___ Records

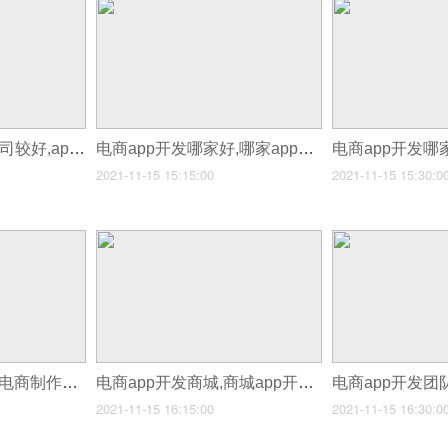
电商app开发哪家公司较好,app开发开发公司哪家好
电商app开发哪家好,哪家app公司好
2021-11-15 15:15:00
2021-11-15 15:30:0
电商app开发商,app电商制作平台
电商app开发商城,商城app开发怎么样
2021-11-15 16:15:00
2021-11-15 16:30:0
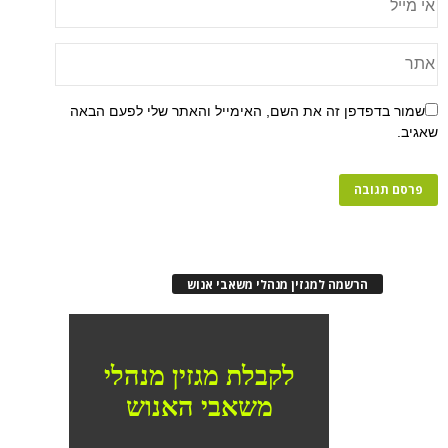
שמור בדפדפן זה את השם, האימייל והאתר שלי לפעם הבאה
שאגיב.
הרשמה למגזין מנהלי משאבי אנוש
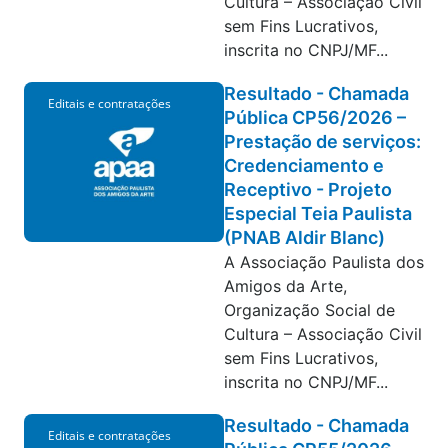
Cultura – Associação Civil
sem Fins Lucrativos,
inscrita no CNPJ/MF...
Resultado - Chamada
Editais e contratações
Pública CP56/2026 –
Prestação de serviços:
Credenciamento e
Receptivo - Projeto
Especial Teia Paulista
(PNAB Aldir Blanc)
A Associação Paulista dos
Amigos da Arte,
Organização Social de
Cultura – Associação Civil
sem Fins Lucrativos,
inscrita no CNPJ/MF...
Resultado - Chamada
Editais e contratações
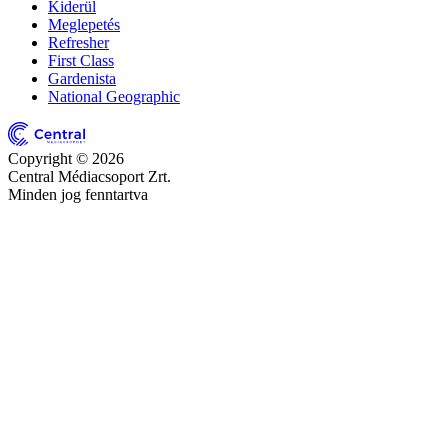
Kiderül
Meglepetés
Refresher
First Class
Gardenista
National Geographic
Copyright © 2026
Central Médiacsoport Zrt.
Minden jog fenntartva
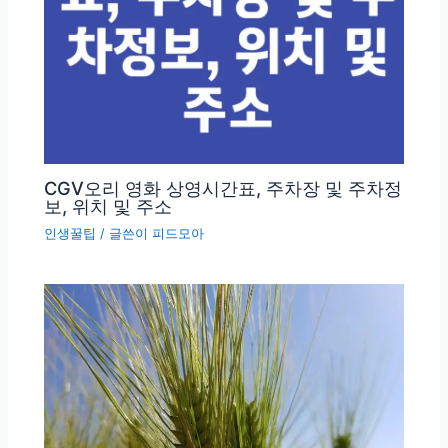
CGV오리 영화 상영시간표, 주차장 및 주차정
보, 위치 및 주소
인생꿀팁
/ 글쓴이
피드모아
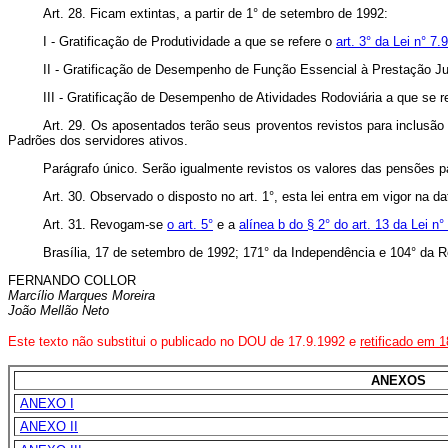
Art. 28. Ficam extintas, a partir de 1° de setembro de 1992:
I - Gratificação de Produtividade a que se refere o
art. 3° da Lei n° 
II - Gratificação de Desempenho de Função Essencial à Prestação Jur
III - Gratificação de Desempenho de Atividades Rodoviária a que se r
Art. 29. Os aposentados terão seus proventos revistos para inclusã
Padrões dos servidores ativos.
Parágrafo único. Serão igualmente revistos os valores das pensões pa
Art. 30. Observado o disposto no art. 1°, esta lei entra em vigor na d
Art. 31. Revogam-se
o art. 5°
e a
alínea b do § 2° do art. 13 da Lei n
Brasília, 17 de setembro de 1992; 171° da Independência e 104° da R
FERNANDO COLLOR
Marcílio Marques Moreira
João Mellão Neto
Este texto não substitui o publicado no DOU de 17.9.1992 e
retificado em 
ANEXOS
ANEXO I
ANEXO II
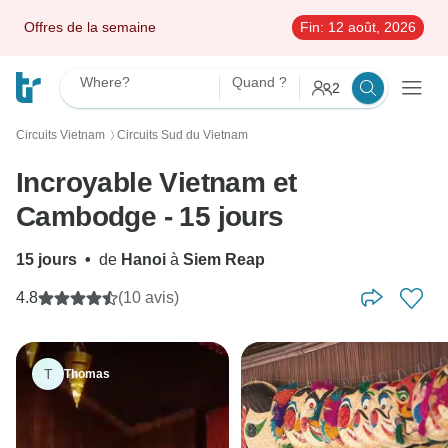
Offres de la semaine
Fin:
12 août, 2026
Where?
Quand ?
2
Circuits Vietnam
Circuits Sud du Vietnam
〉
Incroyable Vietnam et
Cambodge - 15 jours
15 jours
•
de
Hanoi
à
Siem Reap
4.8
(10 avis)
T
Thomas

______
___ Records

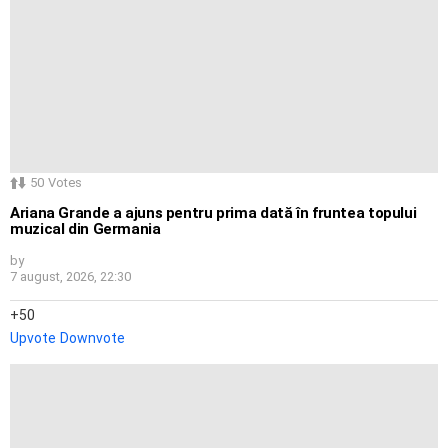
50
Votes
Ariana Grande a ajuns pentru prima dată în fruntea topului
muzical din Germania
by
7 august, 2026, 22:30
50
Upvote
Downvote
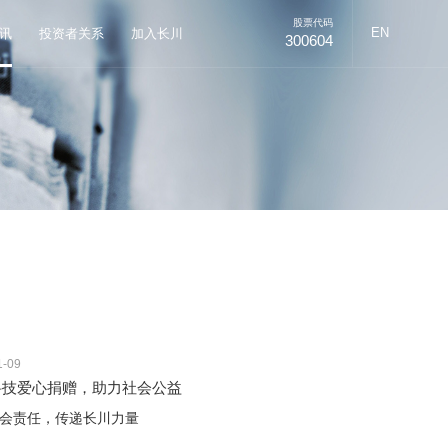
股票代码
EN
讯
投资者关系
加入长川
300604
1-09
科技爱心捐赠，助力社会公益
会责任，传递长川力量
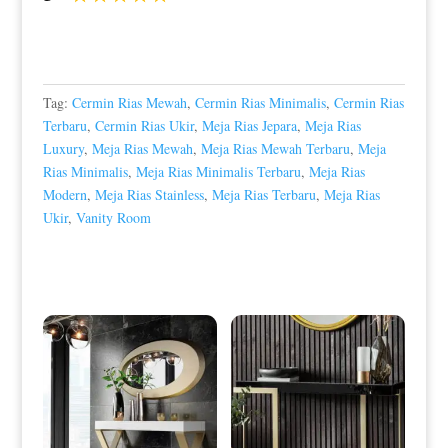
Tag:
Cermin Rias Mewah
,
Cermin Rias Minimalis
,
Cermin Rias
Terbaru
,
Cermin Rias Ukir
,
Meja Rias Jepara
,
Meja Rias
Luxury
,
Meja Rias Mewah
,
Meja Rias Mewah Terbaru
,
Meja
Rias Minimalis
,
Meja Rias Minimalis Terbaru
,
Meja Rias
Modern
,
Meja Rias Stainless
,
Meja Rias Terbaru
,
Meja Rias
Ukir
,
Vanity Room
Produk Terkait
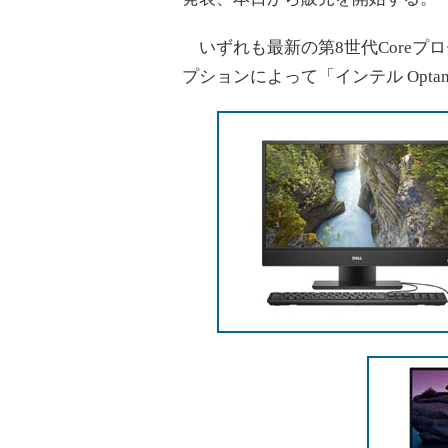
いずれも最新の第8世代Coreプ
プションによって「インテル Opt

______

- _What is needed_
Write out the lines exactly, starting at the line that contains "Art. 28. Ficam" and ending at the line that contains "II - Gratificação de Desempenho de Função", with both of those lines included.

- _Expected answer_
Art. 28. Ficam extintas, a partir de 1° de setembro de 1992:
I - Gratificação de Produtividade a que se refere o
art. 3° da Lei n° 
II - Gratificação de Desempenho de Função Essencial à Prestação Jur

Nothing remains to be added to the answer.